Vladimir Vujović

Personal information
- Full name: Vladimir Vujović
- Date of birth: 20 December 1985 (age 40)
- Place of birth: Belgrade, SFR Yugoslavia
- Height: 1.75 m (5 ft 9 in)
- Position: Striker; winger;

Senior career*
- Years: Team / Apps / (Gls)
- 2003–2008: IMT
- 2008–2010: Sevojno / 57 / (16)
- 2010: Sloboda Užice / 7 / (0)
- 2011: Jagodina / 5 / (0)
- 2012: Metalac Gornji Milanovac / 11 / (0)
- 2012: Bežanija / 11 / (3)
- 2013: Novi Pazar / 7 / (0)
- 2013–2014: Timok / 24 / (2)
- 2014: Sloga Kraljevo / 4 / (0)
- 2015: Burlington SC / 18 / (12)
- 2016: PKB Padinska Skela
- 2016–2017: OFK Odžaci / 20 / (1)
- 2017–2018: Šumadija Aranđelovac
- 2018–2019: Milton SC / 14 / (5)
- Total:  / 178 / (39)

= Vladimir Vujović (footballer, born 1985) =

Serbian footballer

Vladimir Vujović (Serbian Cyrillic: Владимир Вујовић; born 20 December 1985) is a Serbian retired footballer who played as a forward.

== Club career ==

=== Early career ===
Vujović began his career in 2003 in the Belgrade Zone League with FK IMT. He played in the Serbian First League in 2008 with FK Sevojno. In his second season with Sevojno, he assisted the club in reaching the 2008–09 Serbian Cup final where they were defeated by FK Partizan. Their appearance in the cup final guaranteed the club a spot in the Europa League. Throughout the tournament, Sevojno also faced Red Star Belgrade in the semifinal where Vujović contributed a goal that advanced the club to the finals.

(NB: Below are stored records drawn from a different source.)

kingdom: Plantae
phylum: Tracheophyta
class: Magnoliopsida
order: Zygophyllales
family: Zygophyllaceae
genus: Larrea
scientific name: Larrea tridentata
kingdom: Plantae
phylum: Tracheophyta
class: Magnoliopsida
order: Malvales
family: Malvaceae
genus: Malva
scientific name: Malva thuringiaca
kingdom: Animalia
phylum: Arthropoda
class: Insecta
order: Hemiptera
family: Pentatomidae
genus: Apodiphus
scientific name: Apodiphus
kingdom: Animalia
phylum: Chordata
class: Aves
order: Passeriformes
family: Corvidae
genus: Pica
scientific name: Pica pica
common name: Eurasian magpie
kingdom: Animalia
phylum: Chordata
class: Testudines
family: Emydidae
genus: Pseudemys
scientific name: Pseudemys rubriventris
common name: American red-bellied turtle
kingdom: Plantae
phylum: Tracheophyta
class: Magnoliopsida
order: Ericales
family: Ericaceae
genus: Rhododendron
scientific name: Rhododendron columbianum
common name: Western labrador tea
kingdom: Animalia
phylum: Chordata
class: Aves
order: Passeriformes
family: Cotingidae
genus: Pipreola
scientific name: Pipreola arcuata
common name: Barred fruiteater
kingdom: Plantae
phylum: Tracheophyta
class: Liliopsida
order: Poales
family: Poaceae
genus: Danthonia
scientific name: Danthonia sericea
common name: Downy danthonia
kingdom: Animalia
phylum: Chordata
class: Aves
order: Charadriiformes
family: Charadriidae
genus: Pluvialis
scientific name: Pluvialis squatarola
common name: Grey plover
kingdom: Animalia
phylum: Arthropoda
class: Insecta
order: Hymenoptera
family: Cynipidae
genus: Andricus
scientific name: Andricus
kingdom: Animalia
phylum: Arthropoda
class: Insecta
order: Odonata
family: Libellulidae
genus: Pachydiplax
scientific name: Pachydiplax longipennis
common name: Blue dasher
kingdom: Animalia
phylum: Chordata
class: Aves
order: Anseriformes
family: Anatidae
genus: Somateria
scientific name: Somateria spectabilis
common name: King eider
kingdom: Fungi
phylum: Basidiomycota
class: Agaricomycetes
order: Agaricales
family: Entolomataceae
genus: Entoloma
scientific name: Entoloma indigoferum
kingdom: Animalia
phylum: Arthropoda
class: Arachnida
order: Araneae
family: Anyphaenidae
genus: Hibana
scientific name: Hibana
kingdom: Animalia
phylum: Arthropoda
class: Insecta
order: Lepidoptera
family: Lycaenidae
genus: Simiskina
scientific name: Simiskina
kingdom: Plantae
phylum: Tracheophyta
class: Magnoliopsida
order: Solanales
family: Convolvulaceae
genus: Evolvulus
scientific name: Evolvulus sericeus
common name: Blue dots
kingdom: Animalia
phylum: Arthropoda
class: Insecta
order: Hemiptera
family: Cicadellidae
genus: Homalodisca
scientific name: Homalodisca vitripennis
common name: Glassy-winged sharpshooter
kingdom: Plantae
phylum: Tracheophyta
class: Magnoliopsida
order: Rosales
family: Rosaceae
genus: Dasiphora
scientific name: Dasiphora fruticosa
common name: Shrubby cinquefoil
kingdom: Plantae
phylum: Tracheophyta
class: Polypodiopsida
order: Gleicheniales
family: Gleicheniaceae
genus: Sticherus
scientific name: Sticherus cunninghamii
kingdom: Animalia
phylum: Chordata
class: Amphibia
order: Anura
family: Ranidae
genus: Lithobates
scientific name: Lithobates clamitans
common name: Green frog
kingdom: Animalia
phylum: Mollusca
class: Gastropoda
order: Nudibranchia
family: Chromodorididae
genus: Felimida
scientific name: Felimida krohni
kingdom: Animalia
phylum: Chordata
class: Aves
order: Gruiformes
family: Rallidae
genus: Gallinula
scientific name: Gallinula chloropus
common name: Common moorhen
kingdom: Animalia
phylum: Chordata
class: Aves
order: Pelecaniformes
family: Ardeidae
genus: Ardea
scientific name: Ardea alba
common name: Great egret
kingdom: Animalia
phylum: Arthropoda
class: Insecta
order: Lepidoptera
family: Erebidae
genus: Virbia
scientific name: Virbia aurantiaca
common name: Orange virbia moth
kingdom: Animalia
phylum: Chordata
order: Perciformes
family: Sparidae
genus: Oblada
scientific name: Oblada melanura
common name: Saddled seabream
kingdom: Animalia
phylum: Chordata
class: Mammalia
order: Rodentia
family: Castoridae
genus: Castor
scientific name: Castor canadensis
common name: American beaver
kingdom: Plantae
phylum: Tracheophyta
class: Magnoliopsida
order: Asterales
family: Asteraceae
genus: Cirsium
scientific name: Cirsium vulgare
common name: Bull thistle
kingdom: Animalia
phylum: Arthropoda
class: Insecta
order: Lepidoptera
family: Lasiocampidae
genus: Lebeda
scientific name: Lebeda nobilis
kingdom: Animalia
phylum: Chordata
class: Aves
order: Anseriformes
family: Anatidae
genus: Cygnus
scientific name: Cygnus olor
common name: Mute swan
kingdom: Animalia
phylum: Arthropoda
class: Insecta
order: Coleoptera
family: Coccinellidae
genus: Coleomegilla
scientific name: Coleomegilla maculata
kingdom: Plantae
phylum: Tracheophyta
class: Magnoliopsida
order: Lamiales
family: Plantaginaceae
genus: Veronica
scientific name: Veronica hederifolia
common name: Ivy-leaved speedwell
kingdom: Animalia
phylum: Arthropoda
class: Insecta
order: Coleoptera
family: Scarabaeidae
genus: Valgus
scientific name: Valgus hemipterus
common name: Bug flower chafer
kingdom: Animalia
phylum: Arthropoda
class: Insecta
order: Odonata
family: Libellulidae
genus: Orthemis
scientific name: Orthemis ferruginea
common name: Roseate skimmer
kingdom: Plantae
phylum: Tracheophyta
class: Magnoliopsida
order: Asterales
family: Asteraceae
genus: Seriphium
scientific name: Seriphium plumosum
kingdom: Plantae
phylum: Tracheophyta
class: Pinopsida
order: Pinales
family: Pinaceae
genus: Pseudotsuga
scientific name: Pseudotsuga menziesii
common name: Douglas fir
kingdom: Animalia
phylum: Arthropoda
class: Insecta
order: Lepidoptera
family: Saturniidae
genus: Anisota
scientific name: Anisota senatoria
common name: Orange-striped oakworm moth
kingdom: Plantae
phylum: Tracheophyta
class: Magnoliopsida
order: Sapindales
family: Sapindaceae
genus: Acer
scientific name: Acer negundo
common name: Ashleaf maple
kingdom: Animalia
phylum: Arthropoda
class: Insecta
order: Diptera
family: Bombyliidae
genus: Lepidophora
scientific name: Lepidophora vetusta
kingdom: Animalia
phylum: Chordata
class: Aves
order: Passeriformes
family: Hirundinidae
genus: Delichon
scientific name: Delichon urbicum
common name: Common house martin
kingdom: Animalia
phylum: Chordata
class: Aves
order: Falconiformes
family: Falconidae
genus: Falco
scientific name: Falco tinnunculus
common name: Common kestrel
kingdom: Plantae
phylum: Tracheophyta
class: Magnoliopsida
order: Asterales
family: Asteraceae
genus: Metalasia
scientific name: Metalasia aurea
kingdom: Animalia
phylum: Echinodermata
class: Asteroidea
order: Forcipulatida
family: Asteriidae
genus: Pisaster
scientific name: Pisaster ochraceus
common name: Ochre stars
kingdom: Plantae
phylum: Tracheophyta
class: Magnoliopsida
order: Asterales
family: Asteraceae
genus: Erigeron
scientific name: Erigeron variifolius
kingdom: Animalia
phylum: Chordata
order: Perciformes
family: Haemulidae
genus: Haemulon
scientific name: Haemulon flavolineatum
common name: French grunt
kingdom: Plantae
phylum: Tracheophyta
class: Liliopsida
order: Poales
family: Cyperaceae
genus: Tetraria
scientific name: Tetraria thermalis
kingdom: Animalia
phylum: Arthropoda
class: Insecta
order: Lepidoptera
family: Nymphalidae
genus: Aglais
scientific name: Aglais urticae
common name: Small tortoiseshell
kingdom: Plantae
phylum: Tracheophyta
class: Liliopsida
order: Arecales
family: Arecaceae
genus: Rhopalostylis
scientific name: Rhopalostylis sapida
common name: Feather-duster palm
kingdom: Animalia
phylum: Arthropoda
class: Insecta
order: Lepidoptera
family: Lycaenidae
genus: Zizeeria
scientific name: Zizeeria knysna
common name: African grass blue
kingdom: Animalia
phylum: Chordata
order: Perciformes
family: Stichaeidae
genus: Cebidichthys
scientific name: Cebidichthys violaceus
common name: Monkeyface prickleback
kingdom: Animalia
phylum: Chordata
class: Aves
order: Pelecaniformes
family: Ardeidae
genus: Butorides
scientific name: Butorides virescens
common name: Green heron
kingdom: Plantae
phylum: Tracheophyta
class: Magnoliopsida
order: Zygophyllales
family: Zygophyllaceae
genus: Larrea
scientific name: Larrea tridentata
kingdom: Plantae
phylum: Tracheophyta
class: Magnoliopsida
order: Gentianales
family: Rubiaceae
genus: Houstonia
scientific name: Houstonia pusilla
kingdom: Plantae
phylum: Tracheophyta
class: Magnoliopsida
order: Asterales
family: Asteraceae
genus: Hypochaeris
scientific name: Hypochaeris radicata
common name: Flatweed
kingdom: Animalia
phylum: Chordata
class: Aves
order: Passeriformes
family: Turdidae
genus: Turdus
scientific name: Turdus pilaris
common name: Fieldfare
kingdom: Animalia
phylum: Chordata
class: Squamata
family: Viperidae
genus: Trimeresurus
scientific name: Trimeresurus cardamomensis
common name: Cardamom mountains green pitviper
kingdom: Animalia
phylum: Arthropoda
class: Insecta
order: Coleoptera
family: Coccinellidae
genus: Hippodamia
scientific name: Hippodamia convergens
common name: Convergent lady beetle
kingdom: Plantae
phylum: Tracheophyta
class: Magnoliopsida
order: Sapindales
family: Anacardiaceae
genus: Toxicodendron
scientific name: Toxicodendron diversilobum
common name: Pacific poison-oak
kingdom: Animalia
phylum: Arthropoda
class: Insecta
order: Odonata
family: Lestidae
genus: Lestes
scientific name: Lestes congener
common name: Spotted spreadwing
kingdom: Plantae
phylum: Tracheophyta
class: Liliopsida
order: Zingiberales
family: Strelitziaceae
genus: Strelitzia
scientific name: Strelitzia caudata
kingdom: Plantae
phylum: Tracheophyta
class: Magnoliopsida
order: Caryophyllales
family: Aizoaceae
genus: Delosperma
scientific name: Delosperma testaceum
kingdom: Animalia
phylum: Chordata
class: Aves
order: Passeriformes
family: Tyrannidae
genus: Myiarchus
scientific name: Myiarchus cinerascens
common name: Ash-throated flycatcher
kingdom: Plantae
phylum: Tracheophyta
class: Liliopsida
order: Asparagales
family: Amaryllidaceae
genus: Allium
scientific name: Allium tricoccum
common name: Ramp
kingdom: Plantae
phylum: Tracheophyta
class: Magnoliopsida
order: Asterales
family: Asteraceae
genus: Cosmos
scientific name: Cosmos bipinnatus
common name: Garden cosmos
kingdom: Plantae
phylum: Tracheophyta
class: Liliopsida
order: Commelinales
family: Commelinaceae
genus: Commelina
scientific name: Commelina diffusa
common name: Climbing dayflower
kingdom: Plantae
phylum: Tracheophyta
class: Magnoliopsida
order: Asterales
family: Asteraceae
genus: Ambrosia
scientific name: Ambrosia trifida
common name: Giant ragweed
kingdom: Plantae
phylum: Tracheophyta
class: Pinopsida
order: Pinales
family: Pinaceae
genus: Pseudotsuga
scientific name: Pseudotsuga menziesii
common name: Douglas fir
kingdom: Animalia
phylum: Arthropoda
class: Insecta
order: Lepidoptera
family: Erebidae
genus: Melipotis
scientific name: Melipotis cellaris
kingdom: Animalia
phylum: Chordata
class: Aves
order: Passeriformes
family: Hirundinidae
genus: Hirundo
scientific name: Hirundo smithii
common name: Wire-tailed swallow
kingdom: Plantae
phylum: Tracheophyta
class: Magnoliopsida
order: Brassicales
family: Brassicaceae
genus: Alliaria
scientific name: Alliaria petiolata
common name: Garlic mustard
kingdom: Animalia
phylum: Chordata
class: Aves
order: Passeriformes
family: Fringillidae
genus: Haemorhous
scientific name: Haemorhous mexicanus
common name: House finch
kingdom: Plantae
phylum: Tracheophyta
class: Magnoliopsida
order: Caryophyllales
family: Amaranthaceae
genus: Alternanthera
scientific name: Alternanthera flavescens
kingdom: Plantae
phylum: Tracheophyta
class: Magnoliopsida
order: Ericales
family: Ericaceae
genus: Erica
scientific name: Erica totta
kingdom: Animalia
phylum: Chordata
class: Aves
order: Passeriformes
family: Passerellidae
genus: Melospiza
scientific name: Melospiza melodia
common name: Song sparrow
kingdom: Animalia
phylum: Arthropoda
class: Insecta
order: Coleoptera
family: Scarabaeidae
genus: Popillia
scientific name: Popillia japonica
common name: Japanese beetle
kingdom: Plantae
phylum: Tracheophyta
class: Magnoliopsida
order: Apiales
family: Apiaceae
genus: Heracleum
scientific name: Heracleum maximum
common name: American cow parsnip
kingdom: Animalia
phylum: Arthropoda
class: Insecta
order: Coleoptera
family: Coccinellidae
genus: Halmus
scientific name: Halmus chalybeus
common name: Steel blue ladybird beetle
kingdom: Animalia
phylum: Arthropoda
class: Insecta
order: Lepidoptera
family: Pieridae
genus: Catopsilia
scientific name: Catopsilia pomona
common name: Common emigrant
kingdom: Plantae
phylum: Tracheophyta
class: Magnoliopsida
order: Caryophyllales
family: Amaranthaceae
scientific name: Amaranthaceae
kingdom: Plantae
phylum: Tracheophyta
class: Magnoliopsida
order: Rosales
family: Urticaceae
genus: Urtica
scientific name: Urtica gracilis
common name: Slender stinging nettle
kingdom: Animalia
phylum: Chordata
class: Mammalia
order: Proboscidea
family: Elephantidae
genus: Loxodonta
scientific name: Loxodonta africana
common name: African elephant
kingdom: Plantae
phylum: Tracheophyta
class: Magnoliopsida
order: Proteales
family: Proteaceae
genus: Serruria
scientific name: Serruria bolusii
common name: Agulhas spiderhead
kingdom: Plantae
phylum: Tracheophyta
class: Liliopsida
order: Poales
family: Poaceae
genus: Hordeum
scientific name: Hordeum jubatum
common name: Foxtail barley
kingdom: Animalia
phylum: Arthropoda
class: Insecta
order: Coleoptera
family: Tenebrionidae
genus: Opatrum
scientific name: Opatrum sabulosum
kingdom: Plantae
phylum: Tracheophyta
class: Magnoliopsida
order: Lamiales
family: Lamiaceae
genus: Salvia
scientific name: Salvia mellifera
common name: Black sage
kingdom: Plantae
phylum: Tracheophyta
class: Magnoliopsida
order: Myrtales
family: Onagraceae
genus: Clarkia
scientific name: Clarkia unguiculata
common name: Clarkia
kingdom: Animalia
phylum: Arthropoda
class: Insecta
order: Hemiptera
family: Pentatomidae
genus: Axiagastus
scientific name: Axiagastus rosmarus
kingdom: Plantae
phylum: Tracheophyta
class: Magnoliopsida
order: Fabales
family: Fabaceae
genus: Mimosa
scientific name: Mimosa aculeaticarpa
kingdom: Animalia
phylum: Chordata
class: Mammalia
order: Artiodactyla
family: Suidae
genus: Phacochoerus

He would participate in all four matches during the club's run in the 2009–10 UEFA Europa League against FBK Kaunas, and Lille. Vujović would contribute a goal against Kaunas that advanced the club to the next round where they were eliminated from the competition by Lille.

=== Serbian Superliga ===
The following season, the club merged with Sloboda Užice and secured promotion to the Serbian top-tier league. In his debut season in the Serbian first division, he appeared in 7 matches.

After a three-year tenure with the Sloboda organization, he was transferred to league rivals Jagodina during the 2011 summer transfer market. For the remainder of the 2011-12 season, he played with Metalac Gornji Milanovac. His final season in the Serbian top division occurred during the 2012-13 season with Novi Pazar.

=== Serbian First League ===
Vujović returned to the second division where he played with FK Timok during the 2013-14 season. He would also have stints with Bežanija and Sloga Kraljevo.

=== Canada ===
In the summer of 2015, he ventured abroad for a season to play in the Southern Ontario-based Canadian Soccer League with Burlington SC. Vujović would record his first hat-trick for the club on 31 May 2015, against Toronto Croatia. He would produce another hat-trick the following week against Niagara United. He would finish the campaign as the club's top goal scorer with 12 goals from 18 games. His efforts also helped Burlington in securing a postseason berth in the league's first division. Burlington would be eliminated from the playoffs in the first round by the York Region Shooters.

=== Later career ===
After a season in Canada, he returned to Serbia where he initially played in the third-tier league with Padinska Skela. Following a season in the lower-tier leagues, he returned to the second division to sign with OFK Odžaci. He would appear in 20 matches and recorded 1 goal for Odžaci. His final run in the third division was with Šumadija Aranđelovac during the 2017-18 season.

After a brief spell in Serbia, he returned to Canada for the 2018 season to sign with Milton SC in the CSL's second division. In his debut season with Milton, he finished as the club's second-highest goal scorer with 5 goals.